-------- TESTO DELL'ESERCIZIO --------

Può essere utile spiegare che è normale provare ansia e paura in tante situazioni, che
sperimentarle non è pericoloso e che non significa essere malati, o avere un disturbo.
Potrebbe essere utile aiutare il proprio figlio ad identificare cosa prova (ad esempio, mi
sento impaurito), dare un senso a quello che prova e normalizzare questa esperienza (ad
esempio, è normale tu sia impaurito se a scuola ci sono due classi in quarantena) e
incoraggiarlo a provare a lasciare andare e “fare scorrere” certe esperienze emotive, nella
consapevolezza che non è necessario eliminarle o fare necessariamente qualcosa per
scacciarle.
Dover trascorrere più tempo a casa limita necessariamente certi movimenti di
esplorazione e autonomia, che tipicamente in questa fase evolutiva vengono agiti fuori
dalle mura domestiche.
Per quanto possibile, diventa quindi importante poter garantire ai propri figli degli spazi
privati di esplorazione, rispettandone i confini sia in termini di tempo che di spazio fisico.
Così, prezioso diventa il limite di una porta chiusa che, per essere aperta, richieda
l’autorizzazione del ragazzo stesso. Per quanto complesso, idealmente il messaggio da
trasmettere è quello di esserci, mantenendo e rispettando però i loro confini.

Oltre alla comprensione, il sostegno e il rispetto della distanza, è necessario al contempo
una corretta sollecitazione del senso di responsabilità dell’adolescente.
Questo può tradursi nel porre richieste pertinenti, come un compito di cui occuparsi in
casa.
È importante sollecitare il senso di responsabilità dei ragazzi.

-------- ELENCO DATI --------

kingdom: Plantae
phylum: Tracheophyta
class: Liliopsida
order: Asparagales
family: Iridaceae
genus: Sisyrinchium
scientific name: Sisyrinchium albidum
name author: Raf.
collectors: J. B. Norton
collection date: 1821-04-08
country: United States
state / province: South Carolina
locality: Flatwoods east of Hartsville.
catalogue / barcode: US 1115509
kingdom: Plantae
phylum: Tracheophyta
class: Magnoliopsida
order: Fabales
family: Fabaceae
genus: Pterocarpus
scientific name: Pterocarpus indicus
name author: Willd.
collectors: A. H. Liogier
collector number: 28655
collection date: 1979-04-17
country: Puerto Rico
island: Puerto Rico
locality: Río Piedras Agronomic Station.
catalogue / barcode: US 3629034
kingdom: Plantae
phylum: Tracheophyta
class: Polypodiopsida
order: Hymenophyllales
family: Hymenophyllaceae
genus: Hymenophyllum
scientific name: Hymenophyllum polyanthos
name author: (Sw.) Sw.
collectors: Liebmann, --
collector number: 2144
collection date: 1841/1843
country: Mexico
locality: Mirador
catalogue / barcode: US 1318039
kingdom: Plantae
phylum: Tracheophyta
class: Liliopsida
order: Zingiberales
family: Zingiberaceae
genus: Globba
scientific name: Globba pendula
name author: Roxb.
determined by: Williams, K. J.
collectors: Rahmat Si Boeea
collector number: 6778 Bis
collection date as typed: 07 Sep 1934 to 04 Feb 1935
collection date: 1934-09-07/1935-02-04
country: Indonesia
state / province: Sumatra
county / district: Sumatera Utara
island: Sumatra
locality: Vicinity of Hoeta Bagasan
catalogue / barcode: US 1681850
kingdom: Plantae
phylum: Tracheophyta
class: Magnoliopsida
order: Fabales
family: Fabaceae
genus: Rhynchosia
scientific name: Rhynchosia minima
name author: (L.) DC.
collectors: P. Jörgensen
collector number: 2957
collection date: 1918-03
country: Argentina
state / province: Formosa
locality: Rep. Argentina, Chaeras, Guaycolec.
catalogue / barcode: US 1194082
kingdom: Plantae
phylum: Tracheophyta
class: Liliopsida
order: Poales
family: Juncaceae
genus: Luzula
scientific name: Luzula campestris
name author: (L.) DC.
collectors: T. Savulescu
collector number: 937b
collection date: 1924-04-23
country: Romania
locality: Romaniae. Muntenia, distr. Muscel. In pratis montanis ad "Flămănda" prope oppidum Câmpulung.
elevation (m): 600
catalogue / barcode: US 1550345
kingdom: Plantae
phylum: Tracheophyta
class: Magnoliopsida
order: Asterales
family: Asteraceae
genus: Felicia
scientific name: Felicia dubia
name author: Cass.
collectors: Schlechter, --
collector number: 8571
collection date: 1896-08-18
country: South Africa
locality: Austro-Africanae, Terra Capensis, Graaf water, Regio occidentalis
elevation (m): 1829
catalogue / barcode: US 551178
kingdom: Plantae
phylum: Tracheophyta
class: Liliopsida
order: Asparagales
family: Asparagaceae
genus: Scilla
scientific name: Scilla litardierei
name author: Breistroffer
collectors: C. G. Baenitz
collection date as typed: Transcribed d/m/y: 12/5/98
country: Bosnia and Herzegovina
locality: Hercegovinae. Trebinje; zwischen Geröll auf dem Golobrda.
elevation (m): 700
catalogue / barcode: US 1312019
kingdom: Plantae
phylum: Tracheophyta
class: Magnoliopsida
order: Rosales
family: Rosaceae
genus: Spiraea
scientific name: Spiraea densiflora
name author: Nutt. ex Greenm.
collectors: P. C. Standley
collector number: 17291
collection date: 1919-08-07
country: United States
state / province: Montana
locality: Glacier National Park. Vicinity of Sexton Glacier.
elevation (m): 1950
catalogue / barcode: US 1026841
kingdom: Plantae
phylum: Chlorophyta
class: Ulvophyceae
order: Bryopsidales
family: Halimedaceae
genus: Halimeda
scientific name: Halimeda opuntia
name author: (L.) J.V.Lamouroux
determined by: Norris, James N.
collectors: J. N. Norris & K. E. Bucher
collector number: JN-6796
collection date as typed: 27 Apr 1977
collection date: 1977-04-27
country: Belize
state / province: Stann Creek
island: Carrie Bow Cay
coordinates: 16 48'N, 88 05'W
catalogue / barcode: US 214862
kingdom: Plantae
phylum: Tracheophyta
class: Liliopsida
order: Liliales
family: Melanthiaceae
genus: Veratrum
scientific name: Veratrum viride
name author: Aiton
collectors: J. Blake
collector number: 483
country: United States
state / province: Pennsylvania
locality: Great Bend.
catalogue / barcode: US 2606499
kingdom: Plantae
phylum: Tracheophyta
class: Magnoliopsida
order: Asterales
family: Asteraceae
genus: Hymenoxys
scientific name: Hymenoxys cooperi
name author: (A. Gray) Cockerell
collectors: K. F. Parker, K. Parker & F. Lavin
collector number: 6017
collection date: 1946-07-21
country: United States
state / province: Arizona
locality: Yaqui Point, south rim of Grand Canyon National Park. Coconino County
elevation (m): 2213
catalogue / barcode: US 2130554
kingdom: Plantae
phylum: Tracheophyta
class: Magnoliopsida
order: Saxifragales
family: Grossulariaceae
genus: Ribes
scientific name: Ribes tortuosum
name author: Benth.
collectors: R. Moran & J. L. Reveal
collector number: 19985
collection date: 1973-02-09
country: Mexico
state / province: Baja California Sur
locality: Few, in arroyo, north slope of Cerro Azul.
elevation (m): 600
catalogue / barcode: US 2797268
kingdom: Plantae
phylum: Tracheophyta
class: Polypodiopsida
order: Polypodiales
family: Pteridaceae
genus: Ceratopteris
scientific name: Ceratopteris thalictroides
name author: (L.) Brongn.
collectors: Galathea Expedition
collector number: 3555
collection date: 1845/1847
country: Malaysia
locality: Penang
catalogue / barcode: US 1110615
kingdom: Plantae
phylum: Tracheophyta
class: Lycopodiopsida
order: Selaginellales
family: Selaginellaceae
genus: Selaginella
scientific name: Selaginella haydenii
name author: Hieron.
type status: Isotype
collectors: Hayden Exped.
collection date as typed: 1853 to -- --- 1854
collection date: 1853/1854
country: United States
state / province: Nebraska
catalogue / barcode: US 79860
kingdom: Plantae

--------

ESERCIZI -
[1] Nel brano sui figli adolescenti, quale limite viene definito prezioso?
[2] Trascrivi dal brano sui figli adolescenti il tratto che va da "Potrebbe essere utile" fino a "dalle mura domestiche.".

SOLUZIONI -
[1] Il limite di una porta chiusa che, per essere aperta, richieda l'autorizzazione del ragazzo stesso.

[2]
Potrebbe essere utile aiutare il proprio figlio ad identificare cosa prova (ad esempio, mi
sento impaurito), dare un senso a quello che prova e normalizzare questa esperienza (ad
esempio, è normale tu sia impaurito se a scuola ci sono due classi in quarantena) e
incoraggiarlo a provare a lasciare andare e “fare scorrere” certe esperienze emotive, nella
consapevolezza che non è necessario eliminarle o fare necessariamente qualcosa per
scacciarle.
Dover trascorrere più tempo a casa limita necessariamente certi movimenti di
esplorazione e autonomia, che tipicamente in questa fase evolutiva vengono agiti fuori
dalle mura domestiche.